3. Positivist: Yes, I'm positive I want to rob this bank.
The impossible lives next door to the possible; people ring its door bell by accident all the time.
Best of things symbolised by Jocelyne's barbell:
"It's a symbol of the need for symbols."
"How life shrapnels us."
"Assistant bank manageress on the outside, primitive on the inside."
"Of whatever I feel like."
"That you can do stupid things at any point in your life."
You've got to try everything once, except those things you don't like, or that involve a lot of effort and getting up early.
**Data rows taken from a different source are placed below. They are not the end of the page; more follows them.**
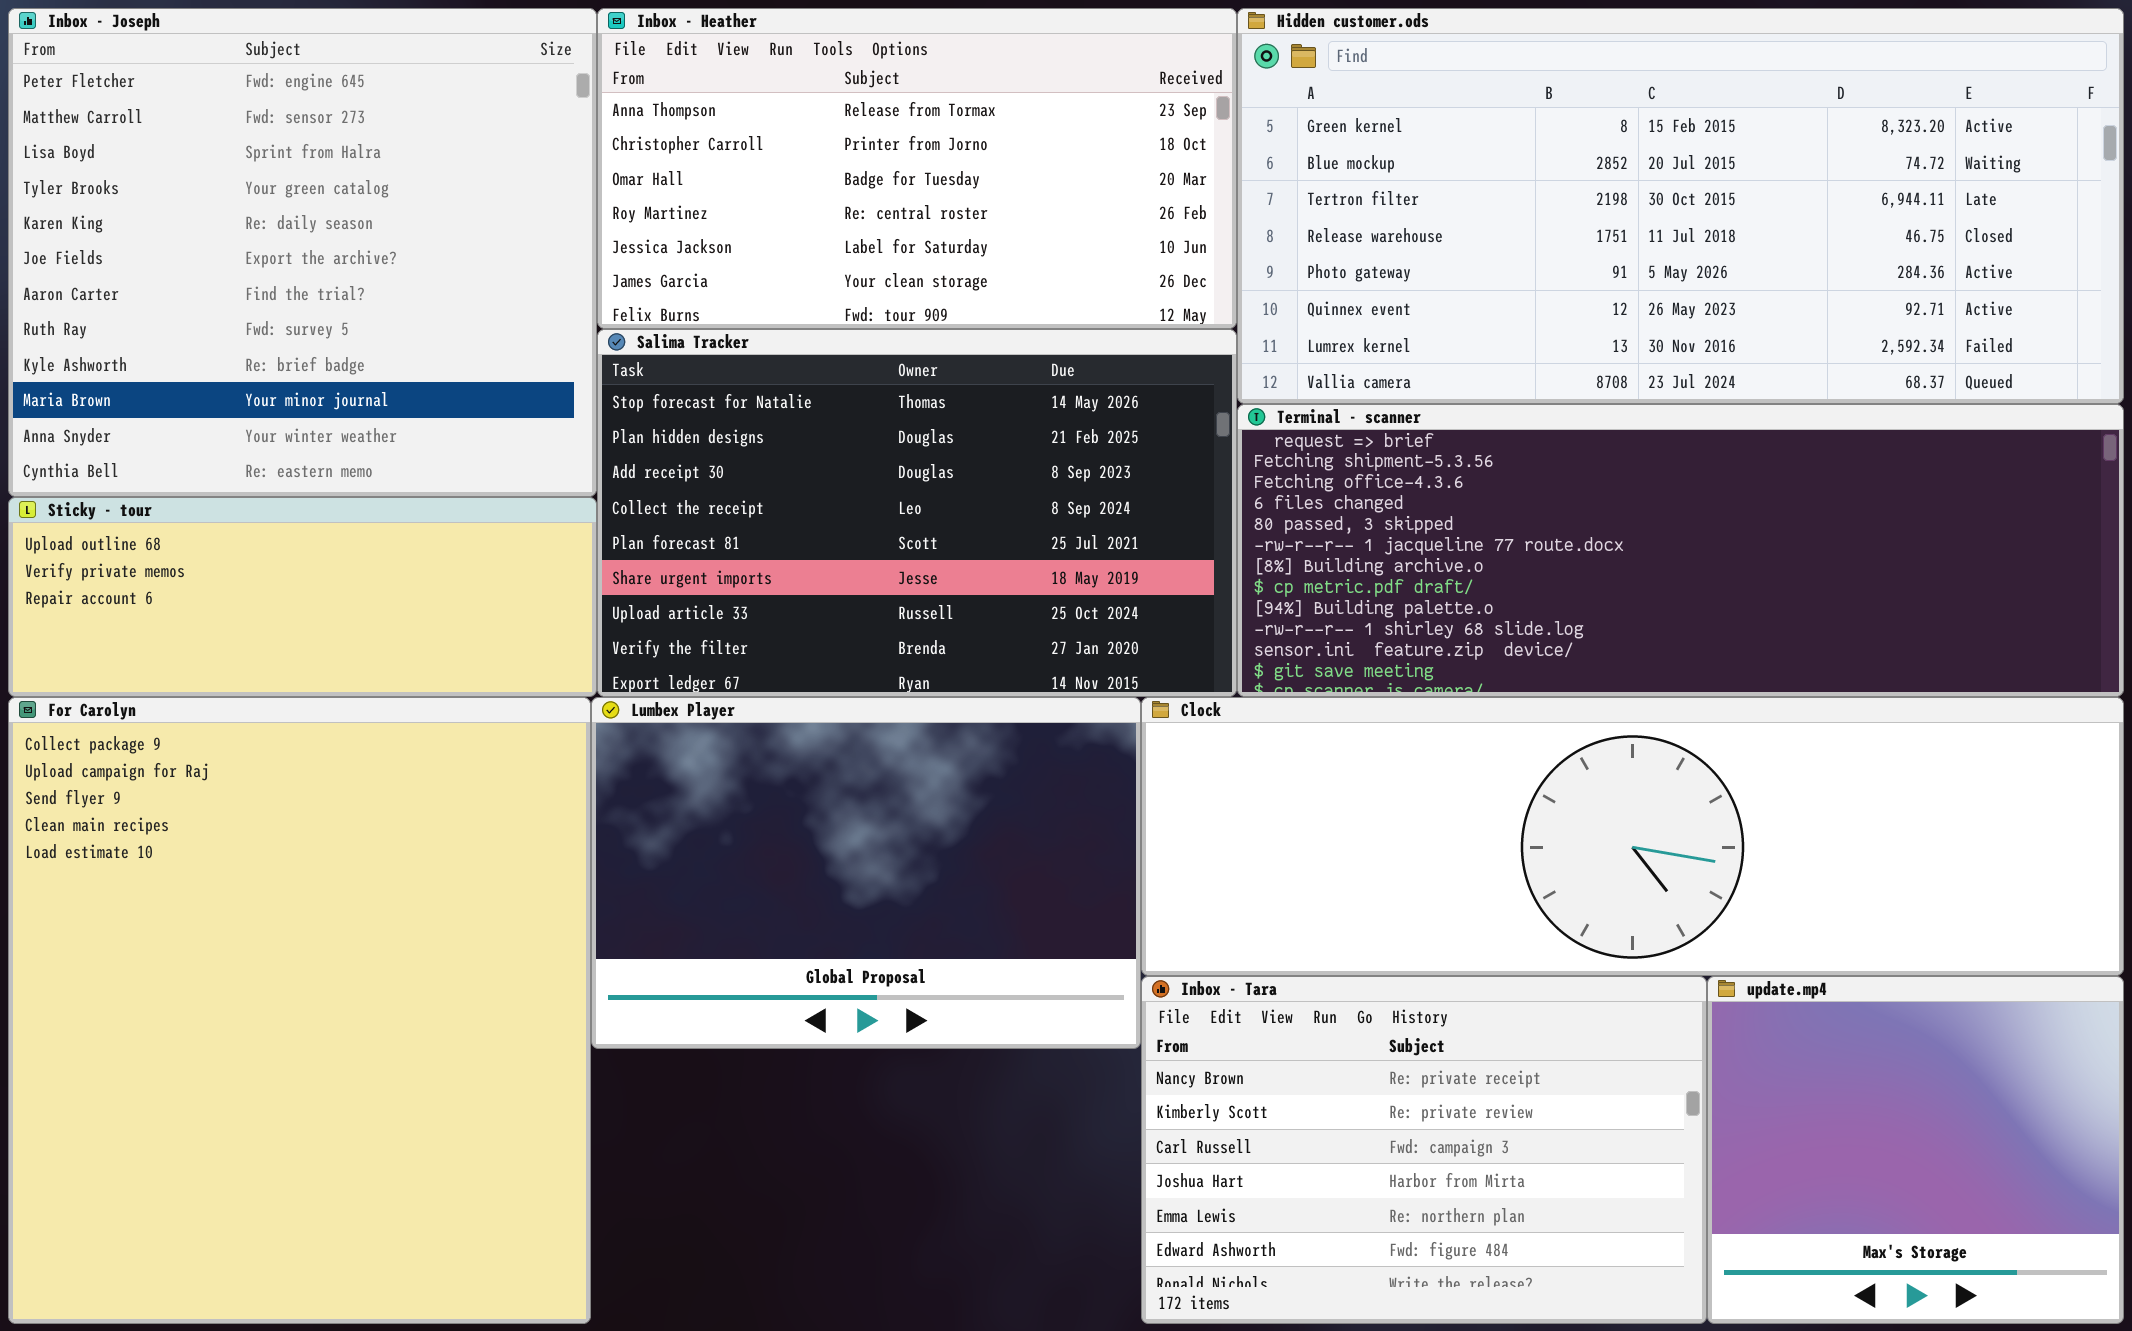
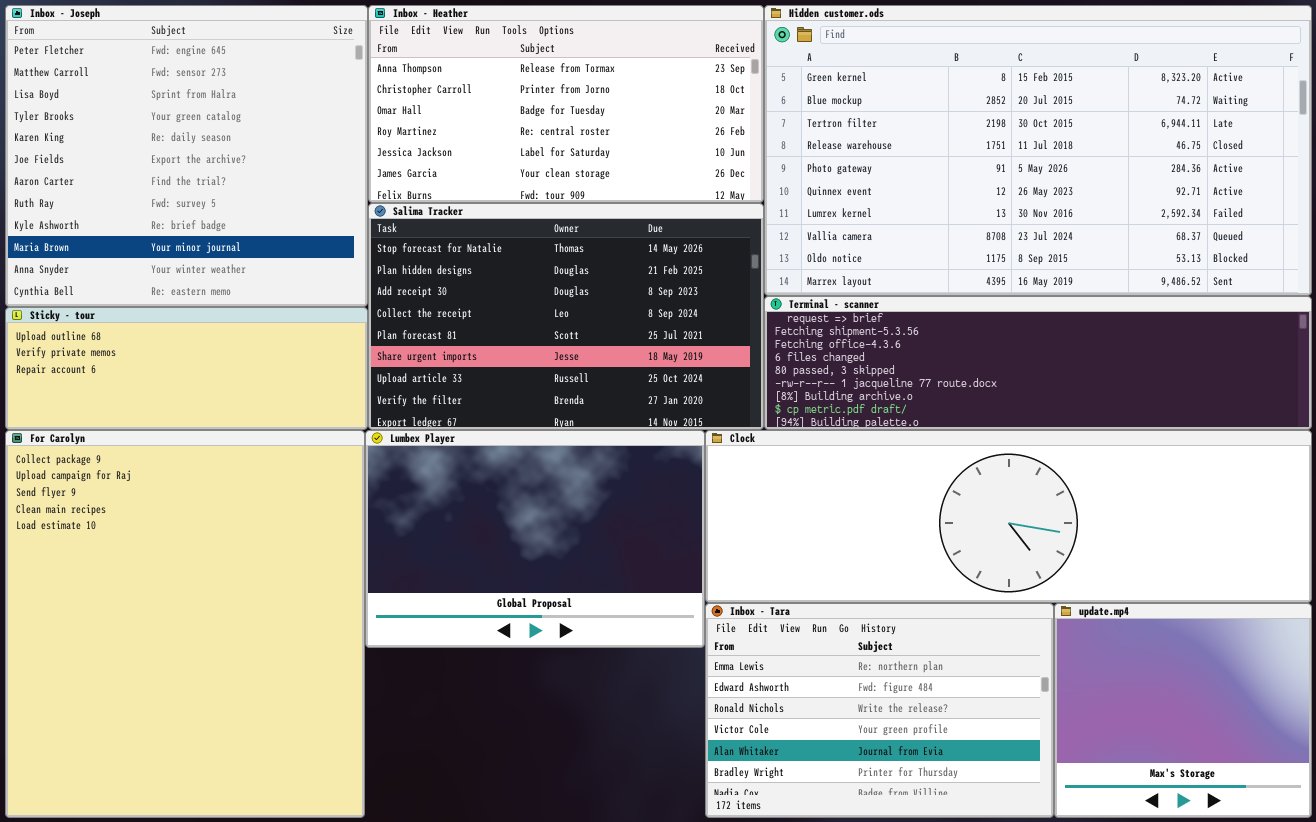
Hidden customer.ods: [1237,8,2124,404] -> [764,5,1312,296], resized
Terminal - scanner: [1237,404,2124,697] -> [764,296,1312,430], resized
Inbox - Tara: [1141,976,1707,1324] -> [705,603,1054,818], scrolled down 4 rows

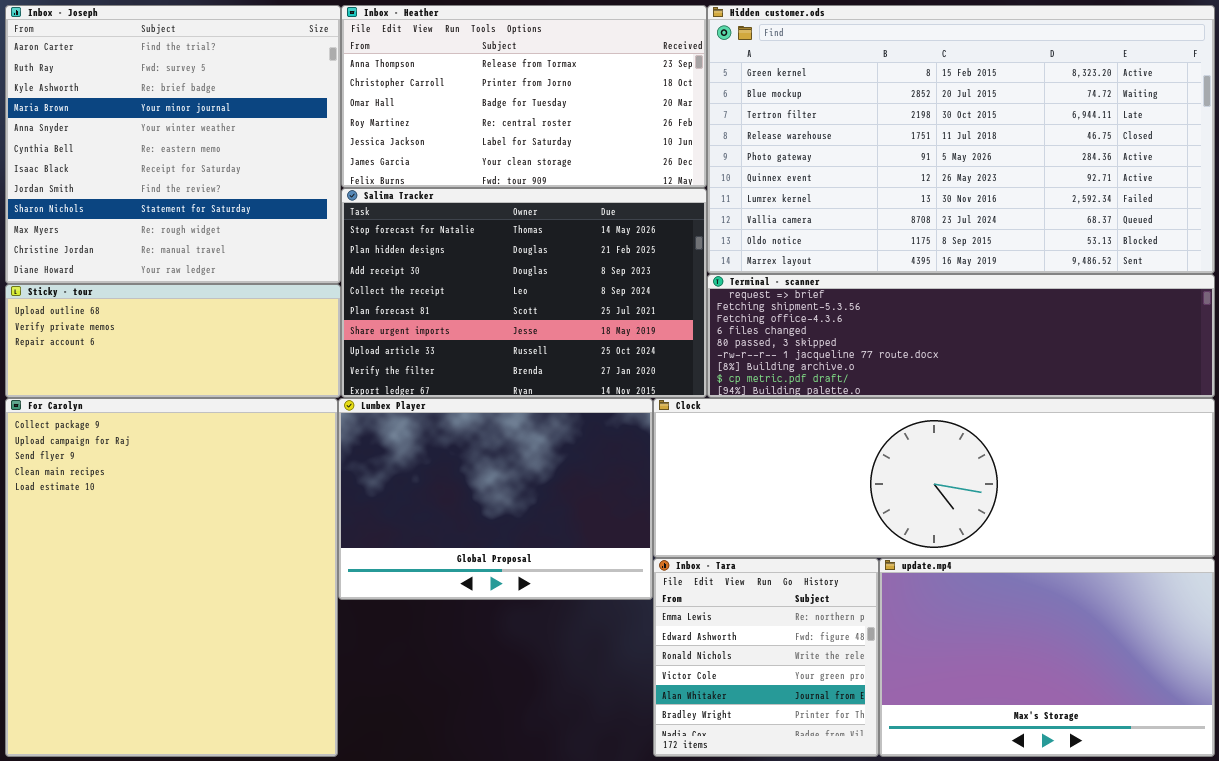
Inbox - Joseph: [5,5,368,307] -> [5,5,341,284], scrolled down 6 rows
Inbox - Tara: [705,603,1054,818] -> [653,558,879,757], resized
update.mp4: [1054,603,1312,818] -> [879,558,1215,757], resized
Jocelyne clicked her barbell on her teeth. I was watching her closely for signs of collapsing romance. Her tongue was pierced, (a process, she had elaborated, that had taken two weeks of painful healing) and it put me in mind of the tongue-piercing ceremony endured on October 28, 709 AD by the principal wife of Shield Jaguar, Blood Lord of Yaxchilan (Lintel 24); i.e. to my eye, pointless, but if it's good enough for the Mayans ...
Opening the fridge door, I found a rat eating the cheese. My dealings with rodents, particularly those tagged verminous, have been few, but generally the pattern has been one of man, the boss, the caretaker of creation, the namer, appearing and the lower orders hitting the road.